A Novel HDAC1/2 Inhibitor Improves Measures of Tissue Function in Aged Mice


Researchers here report on the results of a drug screen focused on mimicking the transcriptional changes that occur in a number of interventions shown to modestly slow aging in short-lived species. They find an inhibitor of histone deacetylases HDAC1 and HDAC2 achieves this outcome, and note that in mice this drug candidate can produce positive changes in a number of measures of tissue function. Further studies will have to explore longer-term effects, dosing, and side-effects. Histone decacetylases influence the structure of the nuclear genome, and thus also influence gene expression quite broadly. Understanding how and why benefits result from this drug candidate will be a long-term undertaking. Further one should probably expect a sizable chance of undesirable side-effects, given what is known of this class of small molecule drug. Other histone deacetylases are under development for treatment of a range of conditions. Inhibition of HDAC1 seems positive here, but other research has shown that upregulation is beneficial in the context of aging neurons.

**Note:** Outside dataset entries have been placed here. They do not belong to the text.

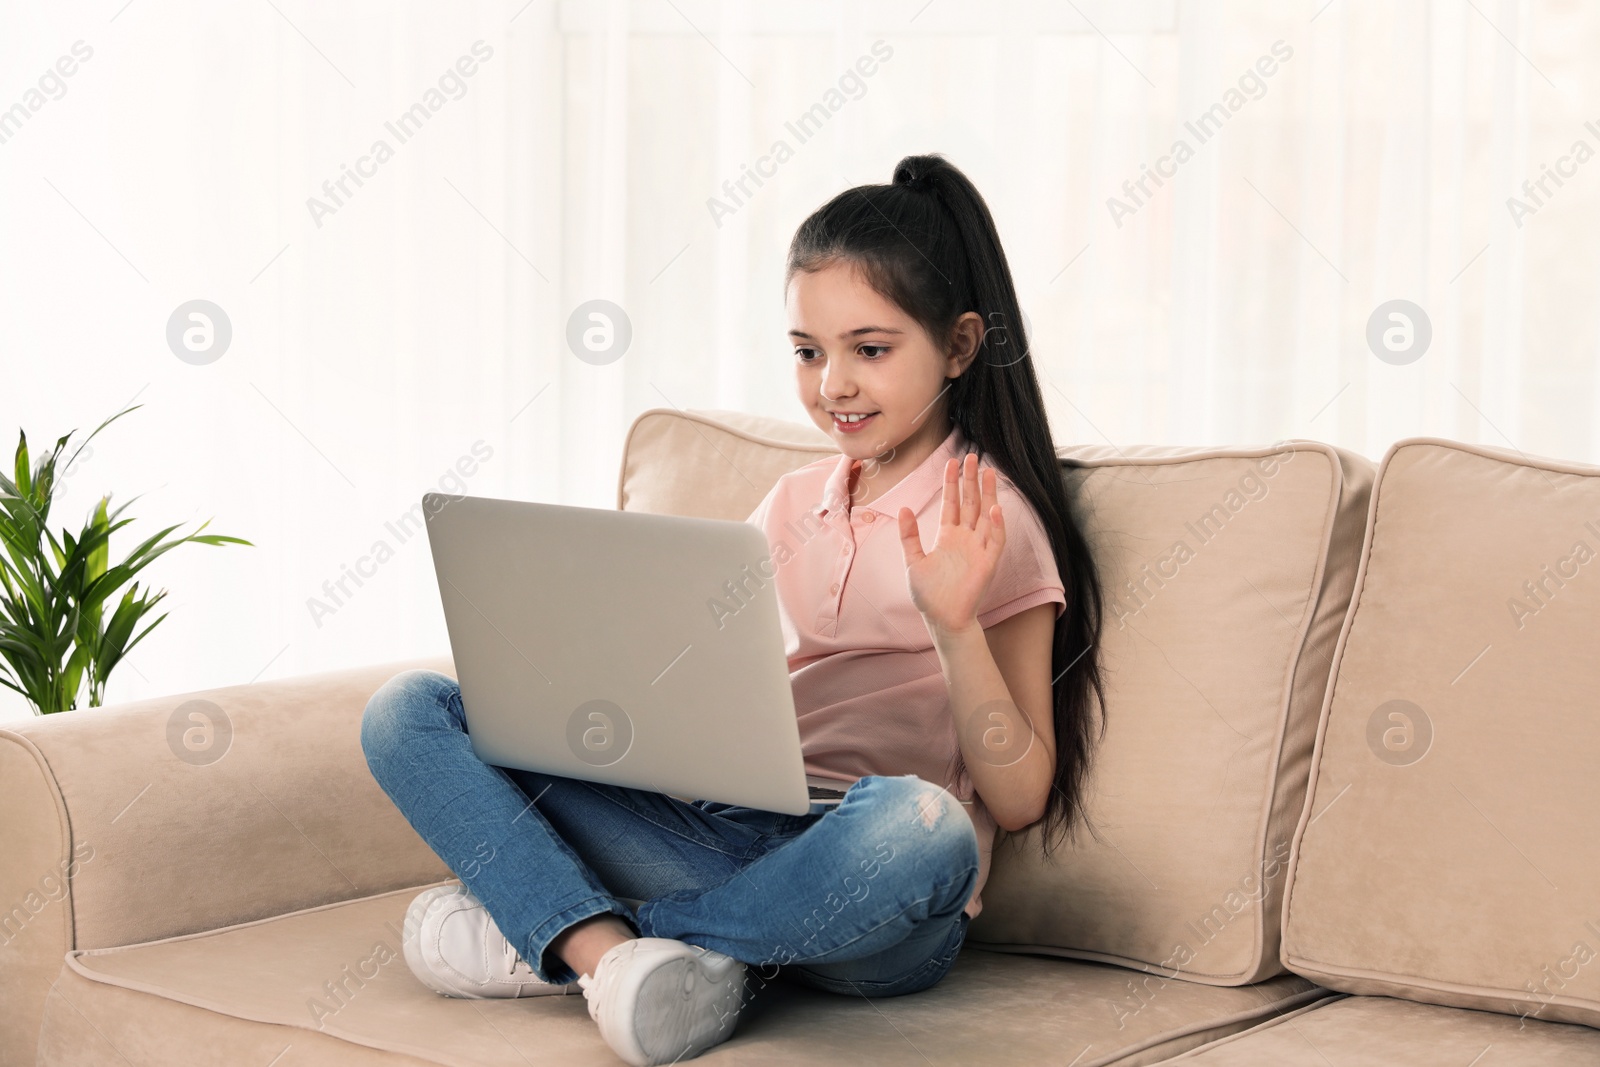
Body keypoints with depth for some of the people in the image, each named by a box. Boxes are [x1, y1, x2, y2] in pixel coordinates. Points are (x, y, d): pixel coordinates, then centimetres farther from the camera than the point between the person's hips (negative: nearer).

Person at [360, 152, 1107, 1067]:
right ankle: (609, 950, -30)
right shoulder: (795, 503, 18)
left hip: (862, 887, -5)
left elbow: (1020, 800, -4)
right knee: (410, 713, -6)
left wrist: (953, 623, -17)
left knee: (920, 826, -43)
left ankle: (553, 939, -24)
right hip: (715, 840, 5)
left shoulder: (988, 519, 1)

Aging increases the risk of age-related diseases, imposing substantial healthcare and personal costs. Targeting fundamental aging mechanisms pharmacologically can promote healthy aging and reduce this disease susceptibility. In this work, we employed transcriptome-based drug screening to identify compounds emulating transcriptional signatures of long-lived genetic interventions. We discovered compound 60 (Cmpd60), a selective histone deacetylase 1 and 2 (HDAC1/2) inhibitor, mimicking diverse longevity interventions.



In extensive molecular, phenotypic, and bioinformatic assessments using various cell and aged mouse models, we found Cmpd60 treatment to improve age-related phenotypes in multiple organs. Cmpd60 reduces renal epithelial-mesenchymal transition and fibrosis in kidney, diminishes dementia-related gene expression in brain, and enhances cardiac contractility and relaxation for the heart. In sum, our two-week HDAC1/2 inhibitor treatment in aged mice establishes a multi-tissue, healthy aging intervention in mammals, holding promise for therapeutic translation to promote healthy aging in humans.